Foto: J.X.
Fatigada,
muy gastada por la vida, explicaba que venía de un extravío
amoroso.
Siendo
joven, lo había apostado todo a un amor.
Pero
al cabo de unos pocos meses aquella apuesta arruinó su juventud para
siempre.
Tenía
un tesoro de amor oculto que, al abrirlo por vez primera, se
desparramó por el suelo y fue engullido por las tinieblas.
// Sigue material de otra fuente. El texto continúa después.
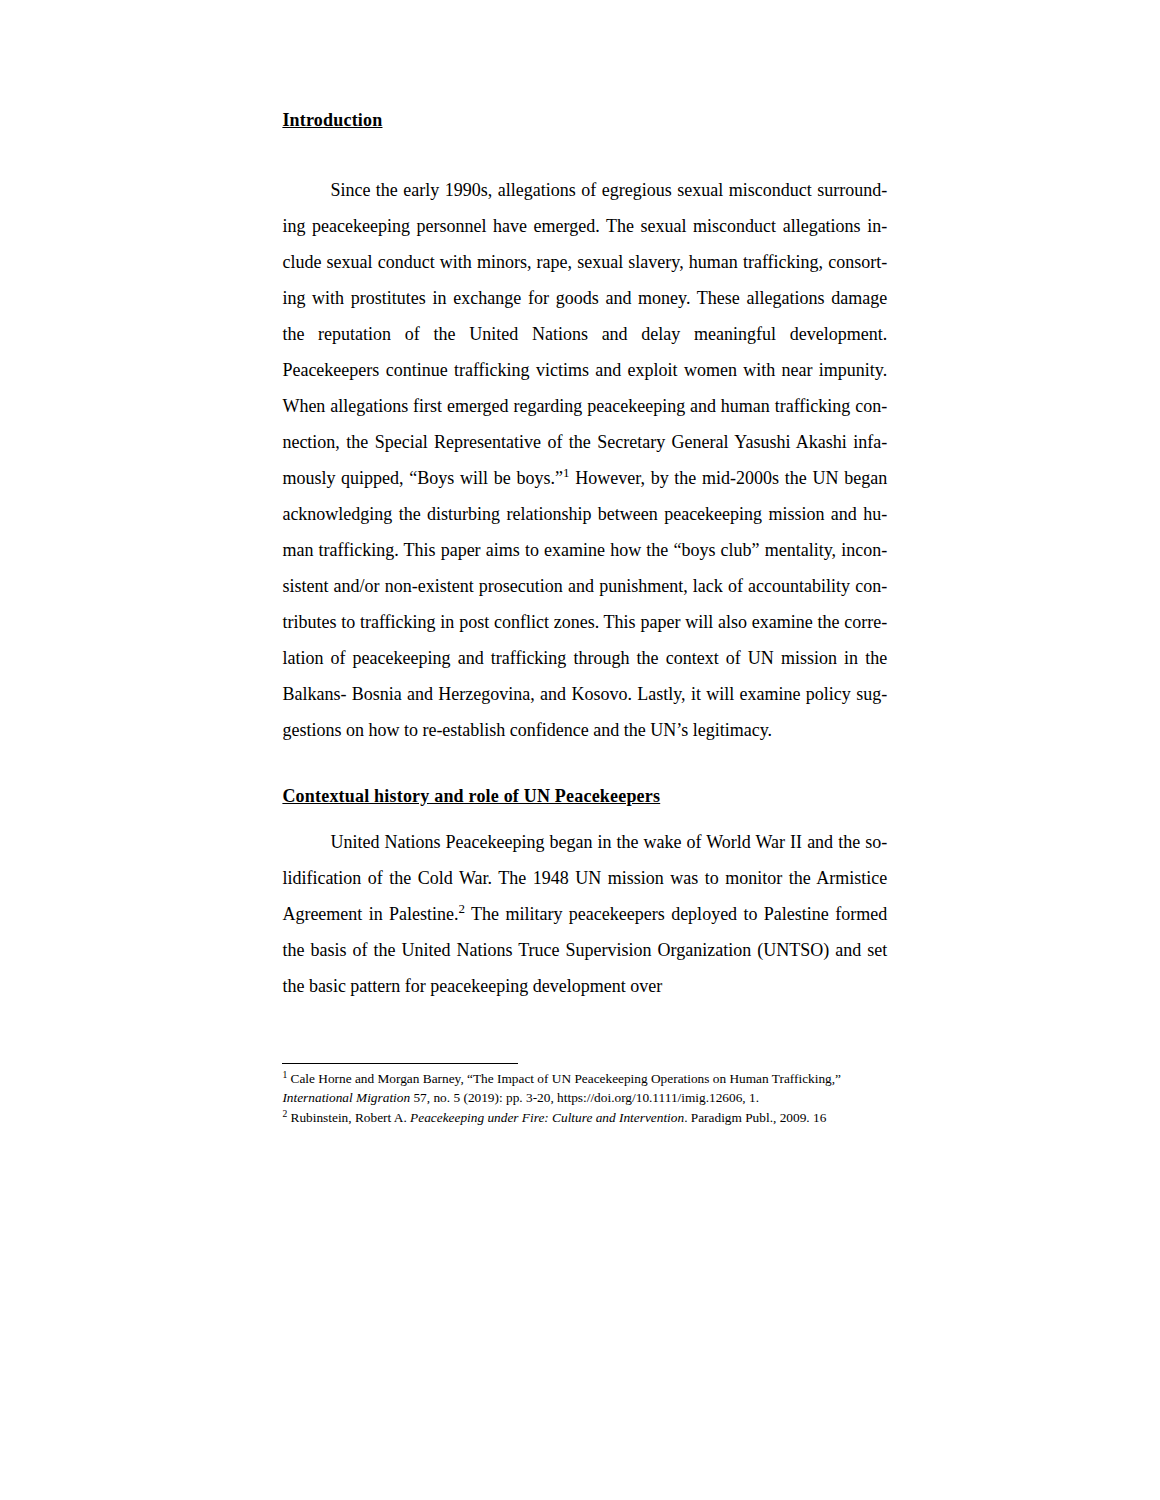Introduction
Since the early 1990s, allegations of egregious sexual misconduct surrounding peacekeeping personnel have emerged. The sexual misconduct allegations include sexual conduct with minors, rape, sexual slavery, human trafficking, consorting with prostitutes in exchange for goods and money. These allegations damage the reputation of the United Nations and delay meaningful development. Peacekeepers continue trafficking victims and exploit women with near impunity. When allegations first emerged regarding peacekeeping and human trafficking connection, the Special Representative of the Secretary General Yasushi Akashi infamously quipped, “Boys will be boys.”1 However, by the mid-2000s the UN began acknowledging the disturbing relationship between peacekeeping mission and human trafficking. This paper aims to examine how the “boys club” mentality, inconsistent and/or non-existent prosecution and punishment, lack of accountability contributes to trafficking in post conflict zones. This paper will also examine the correlation of peacekeeping and trafficking through the context of UN mission in the Balkans- Bosnia and Herzegovina, and Kosovo. Lastly, it will examine policy suggestions on how to re-establish confidence and the UN’s legitimacy.
Contextual history and role of UN Peacekeepers
United Nations Peacekeeping began in the wake of World War II and the solidification of the Cold War. The 1948 UN mission was to monitor the Armistice Agreement in Palestine.2 The military peacekeepers deployed to Palestine formed the basis of the United Nations Truce Supervision Organization (UNTSO) and set the basic pattern for peacekeeping development over
1 Cale Horne and Morgan Barney, “The Impact of UN Peacekeeping Operations on Human Trafficking,”
International Migration 57, no. 5 (2019): pp. 3-20, https://doi.org/10.1111/imig.12606, 1.
2 Rubinstein, Robert A. Peacekeeping under Fire: Culture and Intervention. Paradigm Publ., 2009. 16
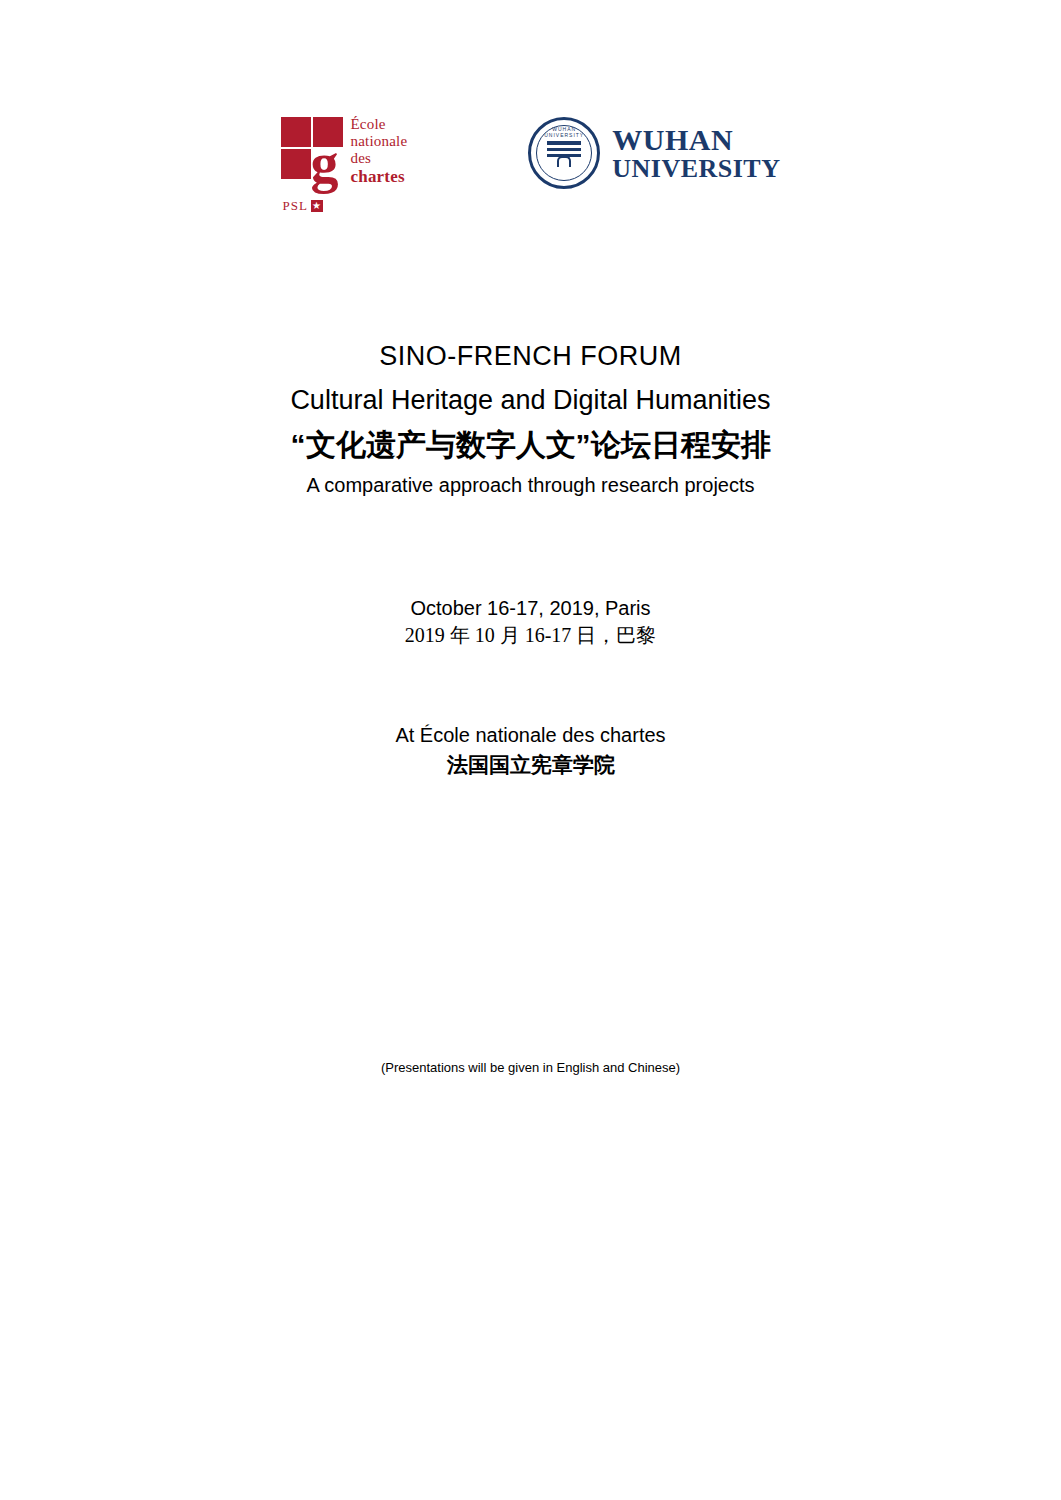g
École nationale des chartes
PSL★
WUHAN UNIVERSITY
WUHAN
UNIVERSITY
SINO-FRENCH FORUM
Cultural Heritage and Digital Humanities
“文化遗产与数字人文”论坛日程安排
A comparative approach through research projects
October 16-17, 2019, Paris
2019 年 10 月 16-17 日，巴黎
At École nationale des chartes
法国国立宪章学院
(Presentations will be given in English and Chinese)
Desde
aquel primer día, ya no supo abrir nunca más ese tesoro de amor que ocultaba
y que se desparramaba y se perdía al abrirlo. Se extraviaba su amor,
se extraviaba ella.
Creía
que se iría recuperando mediante el sueño y la imaginación
artística, pero la recuperación real se llevó a cabo mediante una
operación quirúrgica de urgencias, a vida o muerte, una noche de
invierno.
Una
vez curada, sin embargo, con las dificultades del día a día,
volvió a recaer. Había tenido una recuperación breve, efímera, como todo en su vida.
Por
fortuna, el amor de una persona la salvó del extravío callejero, de
la perdición definitiva. Ella creyó que podría corresponder. Lo
intentó, pero fue en vano. Volvió a callejear, a perderse en sus
extravíos, hiriendo mortalmente a quien estaba a su lado, la cual,
queriéndola pese a todo, se enfrentaba a la ruina, a la decadencia
de aquel amor.
Ella
no sabía corresponder. No podía volver a querer: había
desparramado para siempre su tesoro de amor en una puesta arriesgada,
en su juventud. Ni siquiera restos amorosos le quedaban de aquella
puesta. Lo había perdido todo. Confesaba a una amiga que a veces se sentía como una puta barata de los barrios bajos, como una muñeca manoseada y destripada por groseras manos.
Sin
embargo, quien estaba a su lado aguantó (pese a estar también malherida de
amor), la mantuvo enlazada con la vida, con el futuro, no dejó que
se extraviara para siempre calle abajo, la agarró de un brazo y, una
vez más, la salvó de caer hasta el fondo del precipicio.
Ambas
-ella y quien estaba junto a ella- recuperaron la dirección de su
destino, un lugar de luz en el horizonte. Dejaron atrás, por fin,
todos los atajos que conducían al camino de perdición, y
envejecieron juntas en un claro del bosque.
Pasado
el tiempo, quien estaba a su lado murió, y ella, sola, desamparada,
pasó el resto de su vida declarando su amor a quien ya no estaba a
su lado, a la ausente. Esas declaraciones de amor la protegerían de
extraviarse y perderse de nuevo por los callejones de la ciudad, lejos
del lugar de luz que habían encontrado.
Sobreviviría,
pues, y caminaría al lado del vacío, hasta que llegara al destino
final, donde buscaría a su amada en un claro del bosque. Ahora ya
sabía querer y podía ofrecer flores y brindar con su amada muerta, sin extraviarse. Para ellas dos, la cita no era demasiado tarde, aunque sí lo fuera para el común de las gentes, que no sabían convivir con las novias muertas.